7 juin [1841], lundi matin, 7 h. ¼
Je t’aime, mon Victor bien-aimé, mais j’ai le cœur triste et plein d’amertume. Je te vois si peu, si peu, et le peu que je te vois m’appartient si peu que tout ces peua là forment un tout de tristesse qui m’emplit le cœur et l’esprit. J’aurais voulu te parler cette nuit au sujet de ma fille et de la maîtresse de pension mais le moment de le faire ne m’ab pas été donné.
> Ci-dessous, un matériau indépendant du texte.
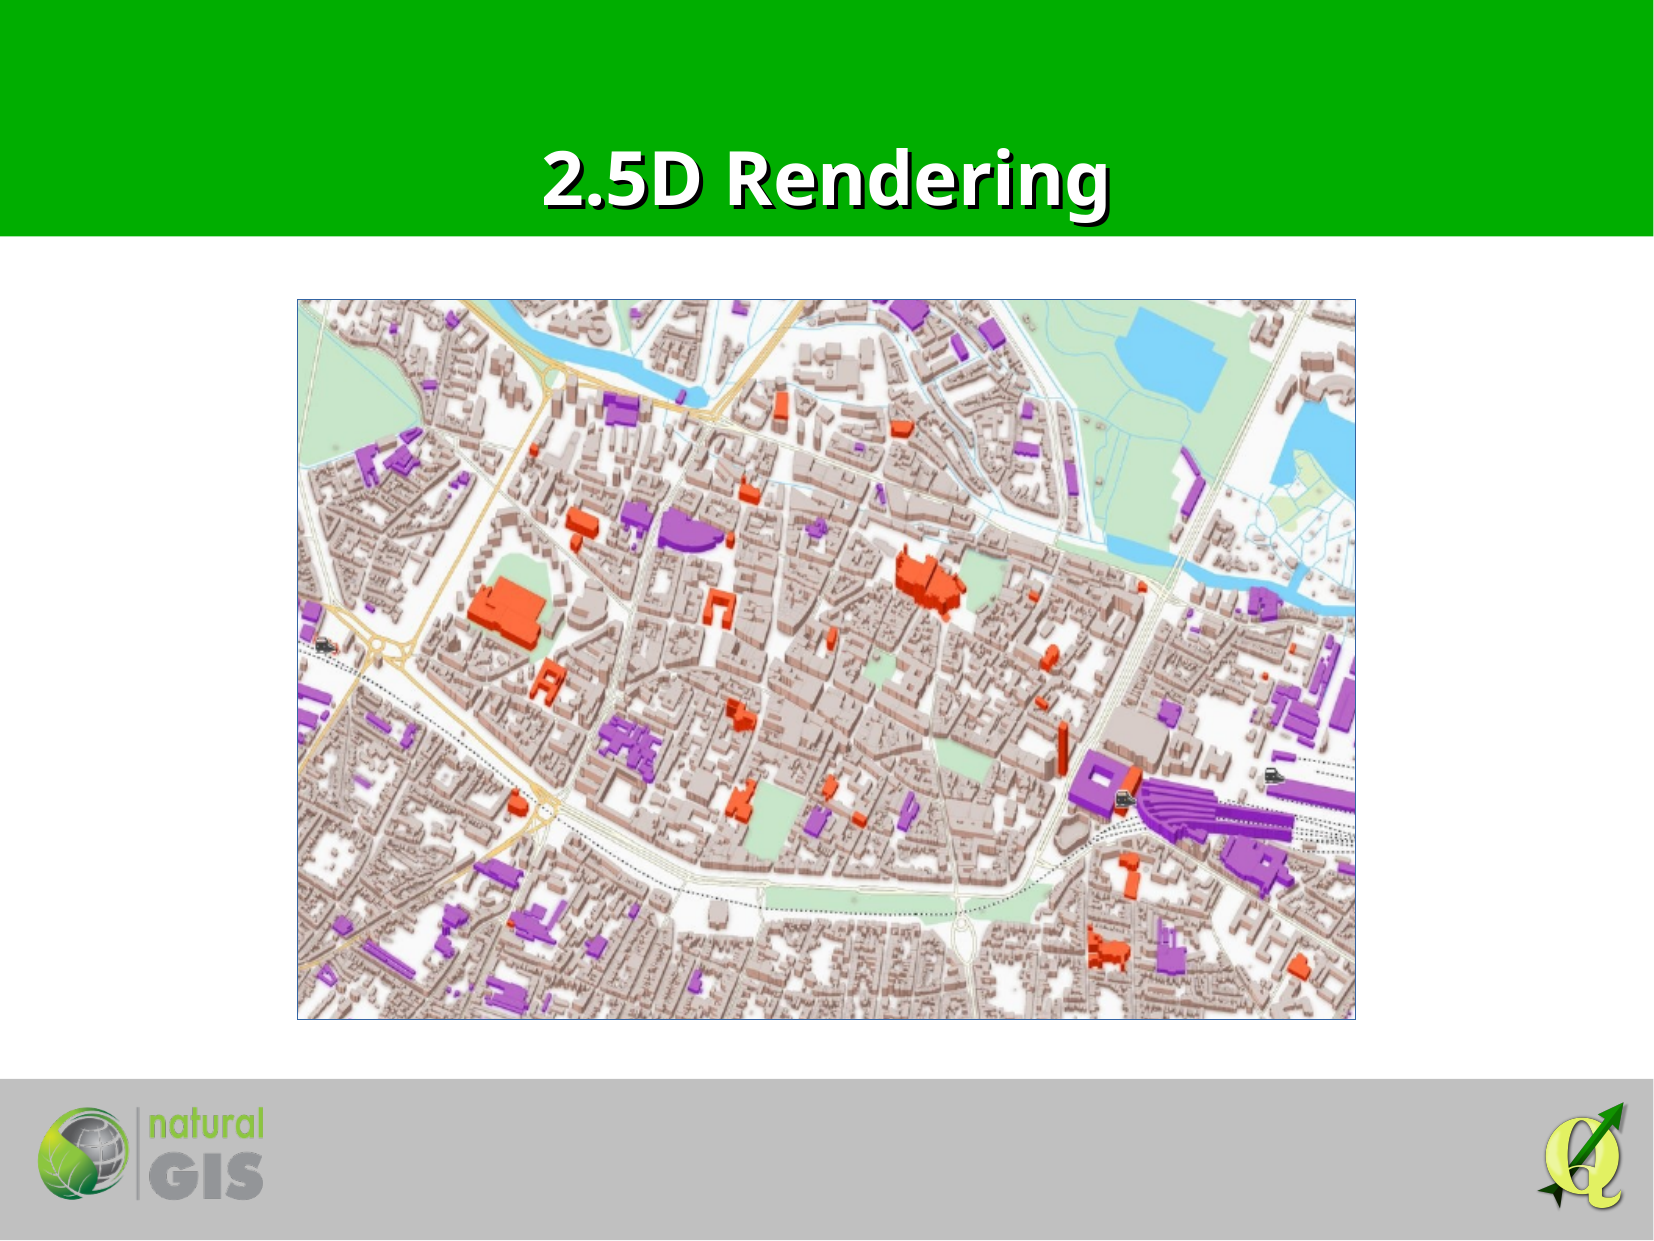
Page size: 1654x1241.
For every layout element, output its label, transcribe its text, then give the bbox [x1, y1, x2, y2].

text_box [0, 0, 1654, 237]
text_box 2.5D Rendering [86, 66, 1568, 170]
text_box [0, 1078, 1654, 1241]
picture [33, 1100, 271, 1208]
picture [297, 299, 1356, 1020]
picture [1524, 1093, 1641, 1222]
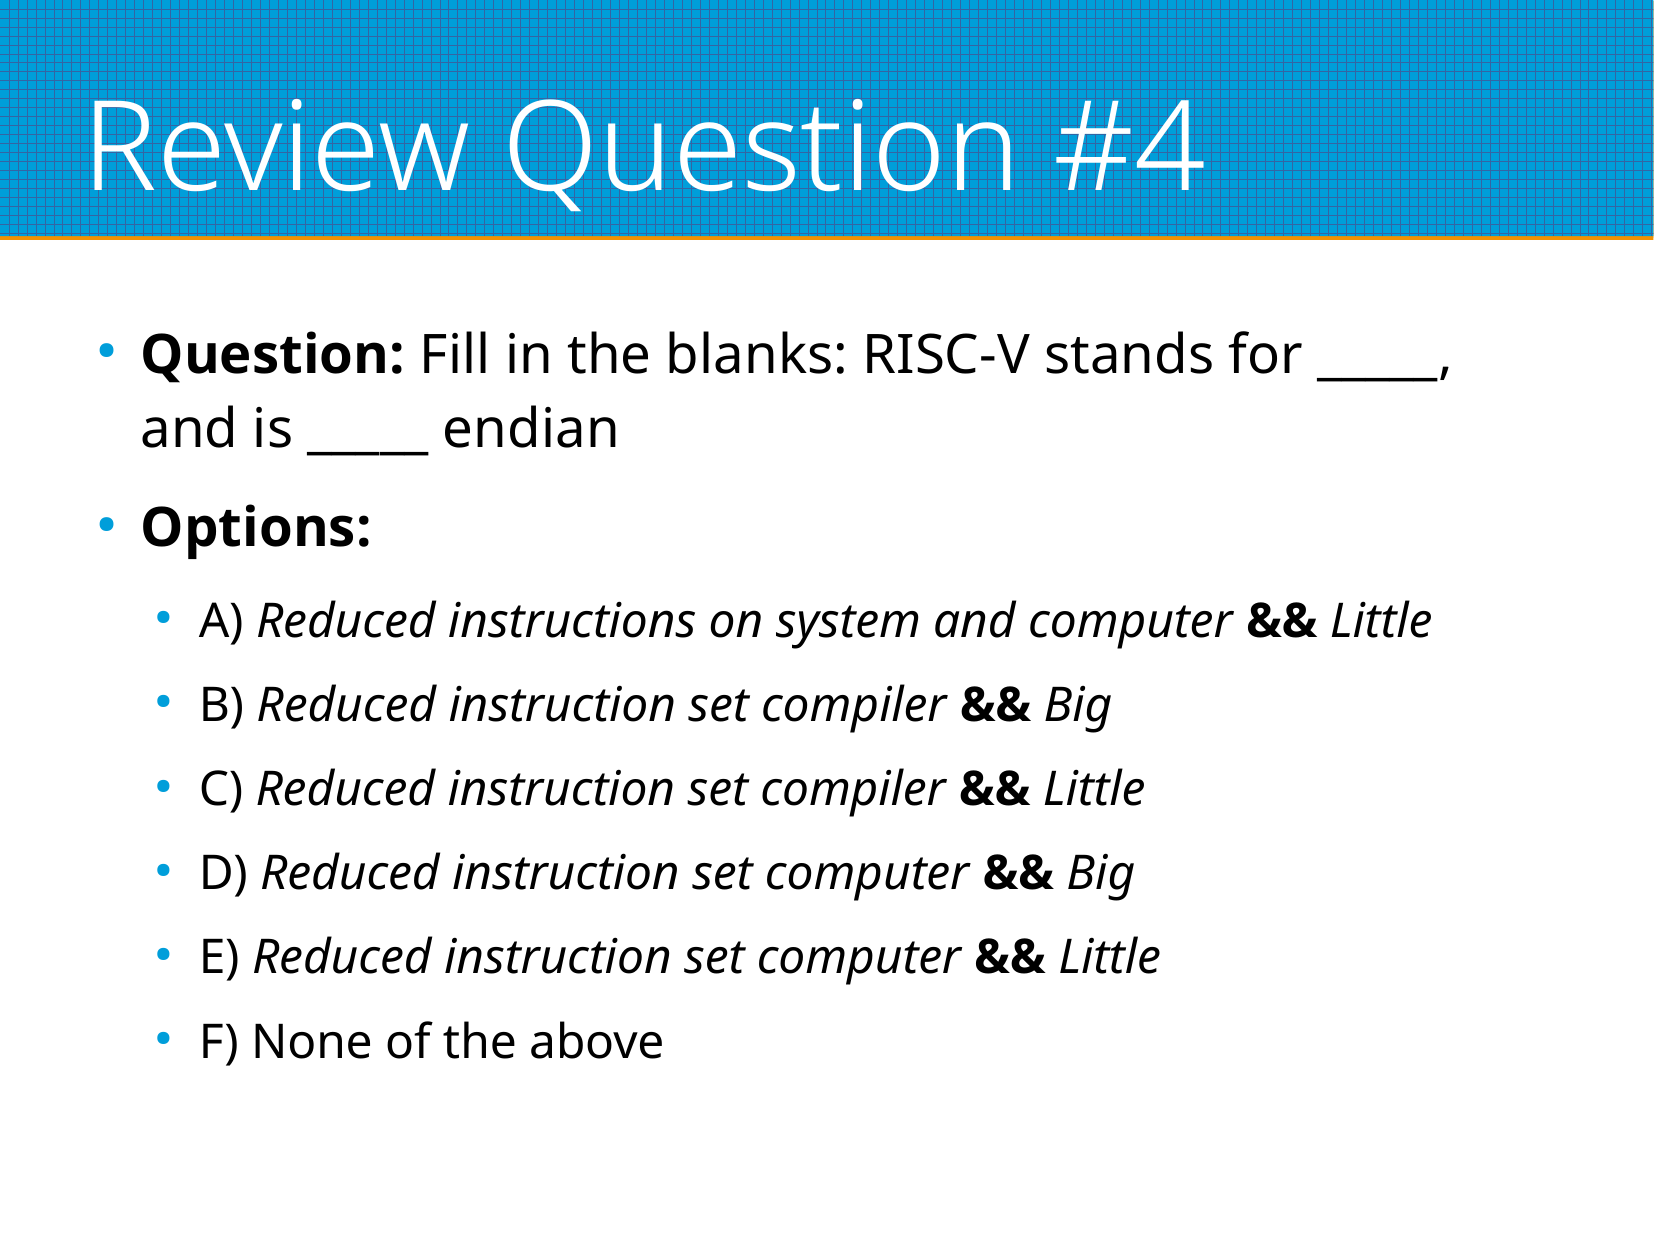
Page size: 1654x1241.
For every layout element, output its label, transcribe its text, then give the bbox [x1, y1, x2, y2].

title Review Question #4 [82, 19, 1571, 227]
list Question: Fill in the blanks: RISC-V stands for _____, and is _____ endian Options: A) Reduced instructions on system and computer && Little B) Reduced instruction set compiler && Big C) Reduced instruction set compiler && Little D) Reduced instruction set computer && Big E) Reduced instruction set computer && Little F) None of the above [82, 314, 1563, 1081]
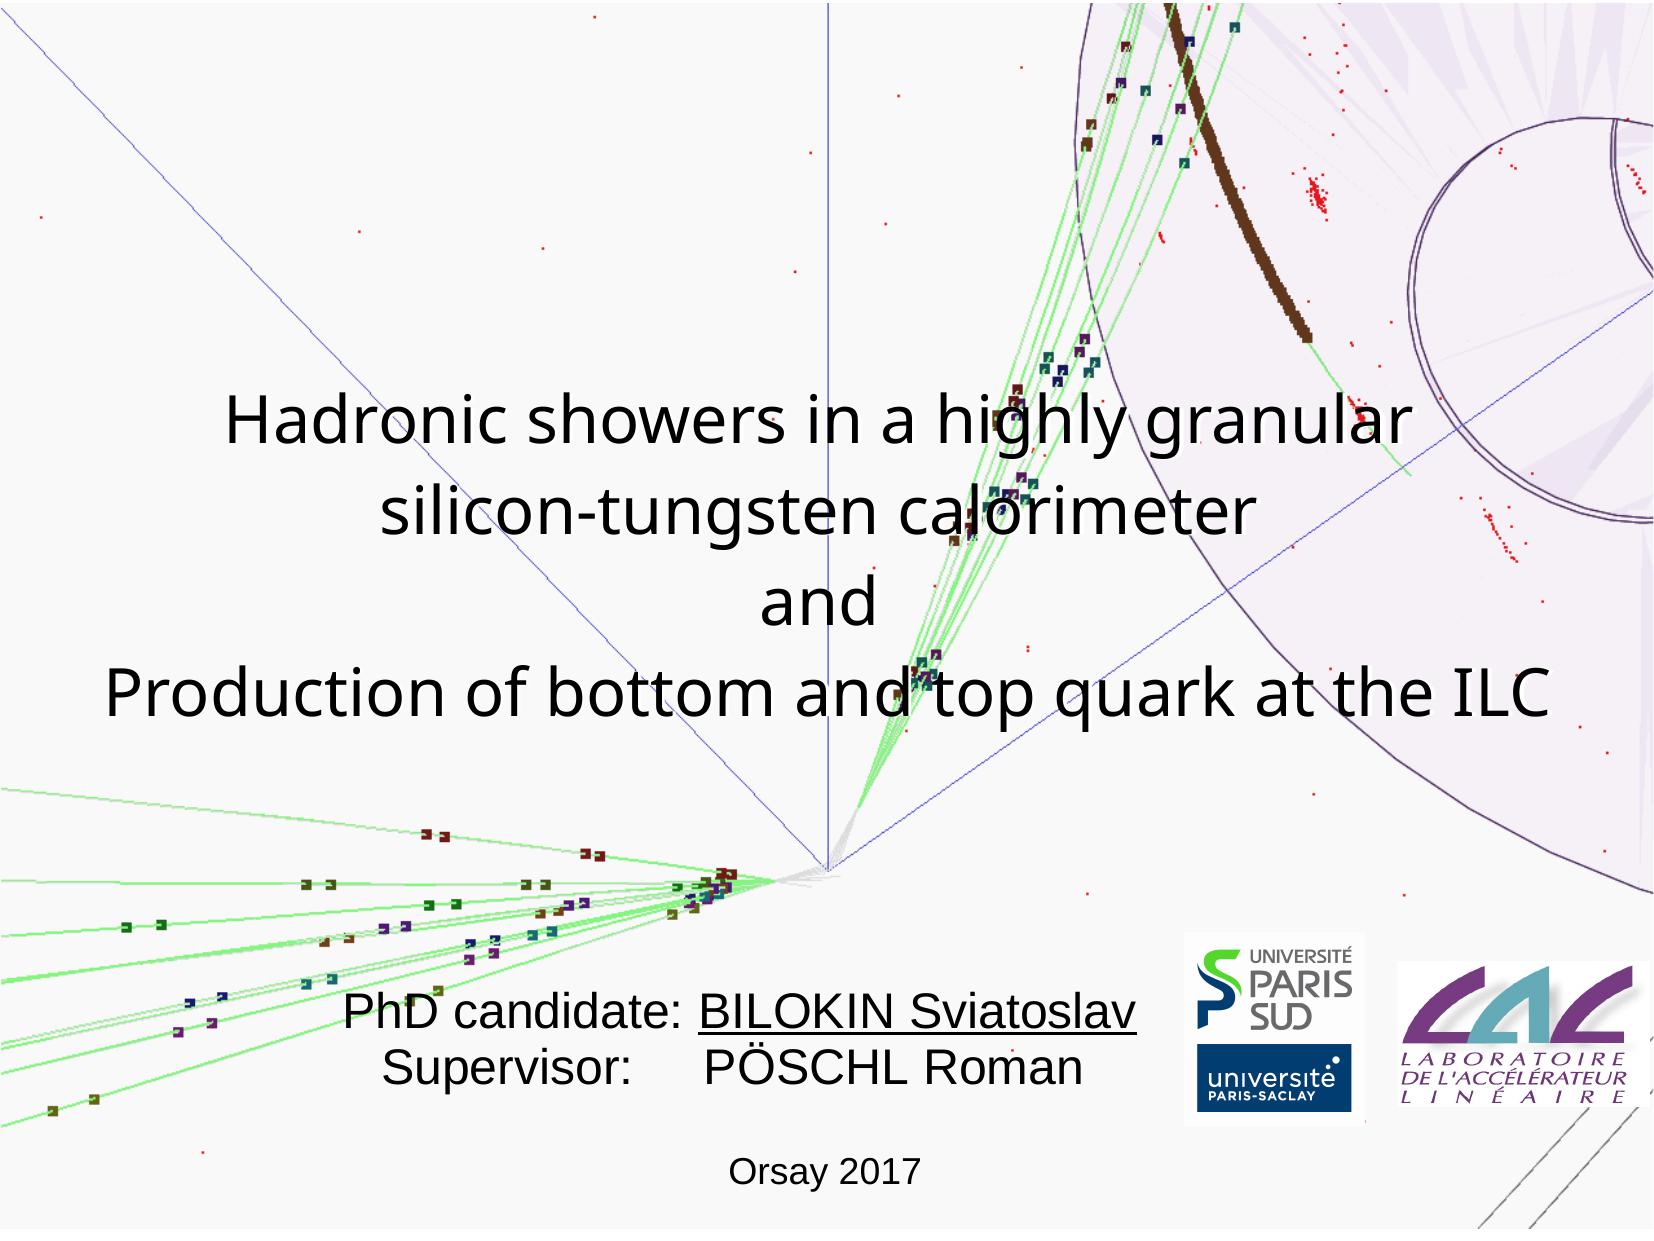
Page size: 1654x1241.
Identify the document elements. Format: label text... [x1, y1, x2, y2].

subtitle PhD candidate: BILOKIN Sviatoslav Supervisor: PÖSCHL Roman [280, 1025, 1199, 1132]
picture [0, 3, 1654, 1229]
text_box [82, 645, 1571, 1025]
title Hadronic showers in a highly granular silicon-tungsten calorimeter and Production of bottom and top quark at the ILC [84, 404, 1573, 704]
text_box Orsay 2017 [510, 1143, 1141, 1201]
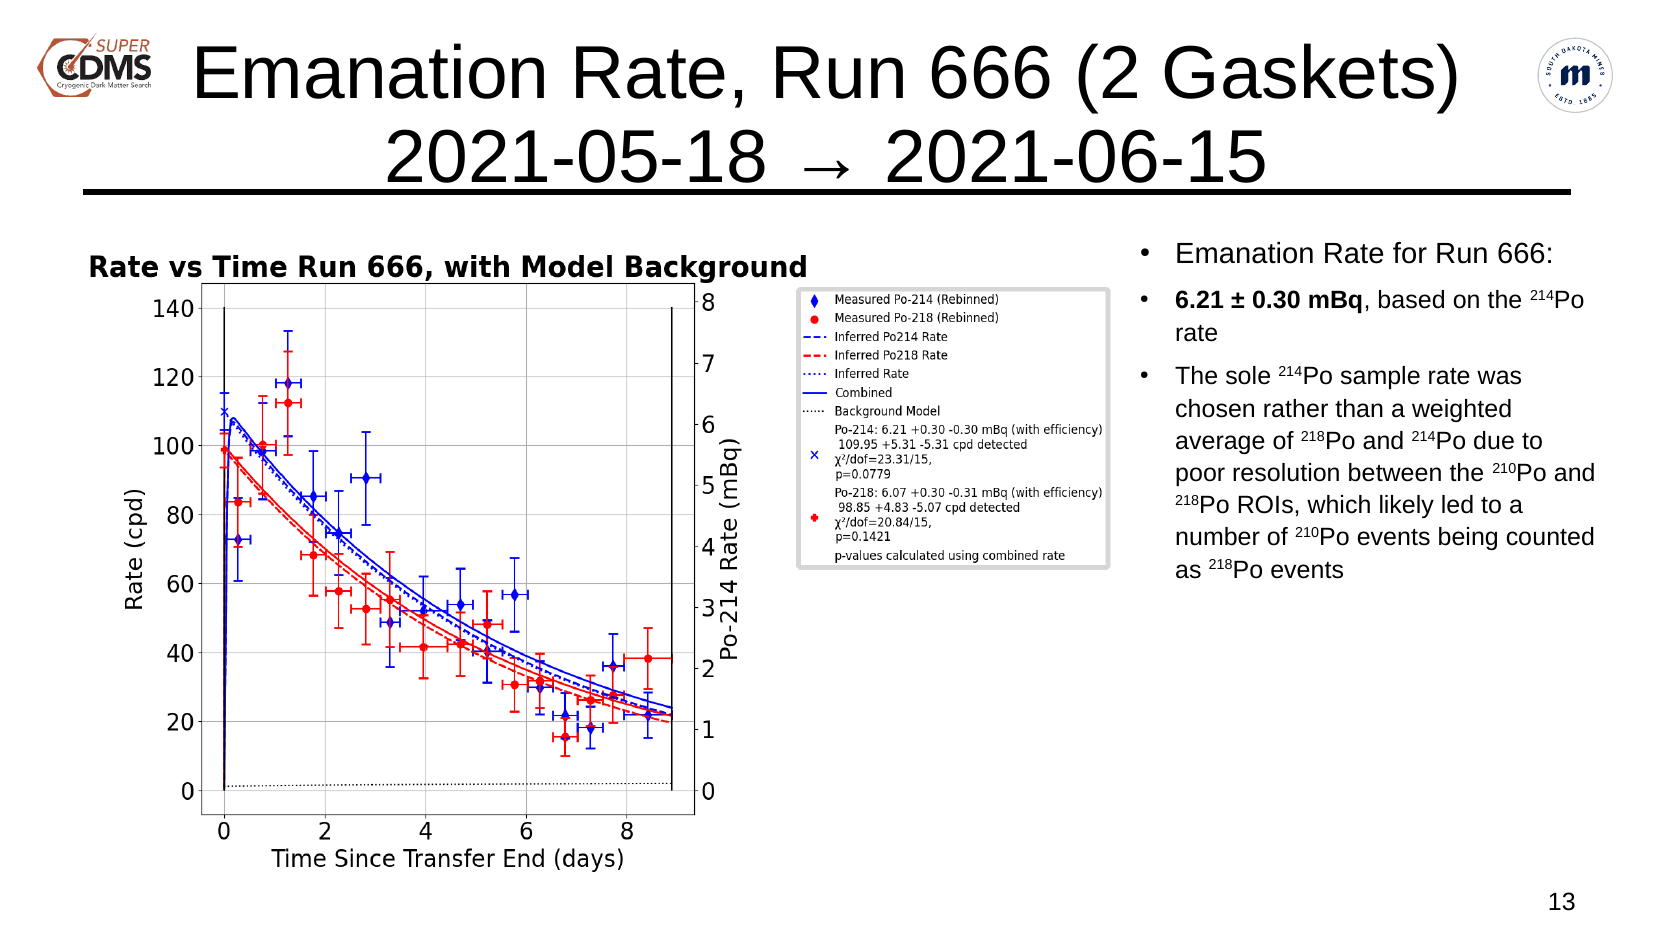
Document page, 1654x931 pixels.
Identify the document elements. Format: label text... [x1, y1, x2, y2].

Tes occupations d’une part et le sommeil irrésistible qui s’empare de moi chaque fois que tu te mets à écrire depuis minuit jusqu’à deux heures du matin ne me l’a pas permis. Enfin voici ce que c’est : je voudrais que tu consentissesc à ce que Claire portâtd à la vieille Devilliers les quatre vers inédits que tu veux bien lui permettre de mettre sur le tombeau de son petit enfant. Je crois que tu ferais bien de renoncer à la satisfaction de donner une leçon à cette vieille péronnellee et de nous en laisser retirer un petit avantage pour le présent et peut-être un plus grand dans l’avenir si, comme il n’est que trop probable, Claire est obligée d’y prendre racine. Tout cela n’exclut pas la conversation convenue entre nous avec Mlle Hureau, au contraire, et je crois que la leçon donnée après coup fera plus d’effet qu’auparavant parce qu’il y avait, entre elle et l’amour-propre de cette vieille femme, la reconnaissance pour une bonne grâce et une bonne action après tout si on considère le chagrin de la pauvre jeune mère. Pour cela j’ai besoin que tu y consentes car quoique je sache les vers par cœur [1] :
Enfant, que je te porte envie !
Ta barque neuve échoue au port.
Qu’as-tu donc fait pour que la vie
T’ait déjà mérité la mort [2] ?
Je ne veux pas les donner sans ton consentement. Pour cela je garde ma fille encore un jour, ce sera d’ailleurs une grande joie pour elle de voir Hernani ce soir [3] et elle m’a bien promis de rattraper le temps perdu par un redoublement de travail et d’application [4]. Je prends donc sur moi de la garder jusqu’à demain matin et je vais écrire à Lanvin de la venir chercher. Et puis je t’aime, mon adoré bien-aimé, de toute mon âme.
Juliette
BnF, Mss, NAF 16345, f. 231-232
Transcription de Gwenaëlle Sifferlen assistée de Florence Naugrette
a) « peux ».
b) « m’as ».
c) « consentisse ».
d) « porta ».
e) « péronelle ».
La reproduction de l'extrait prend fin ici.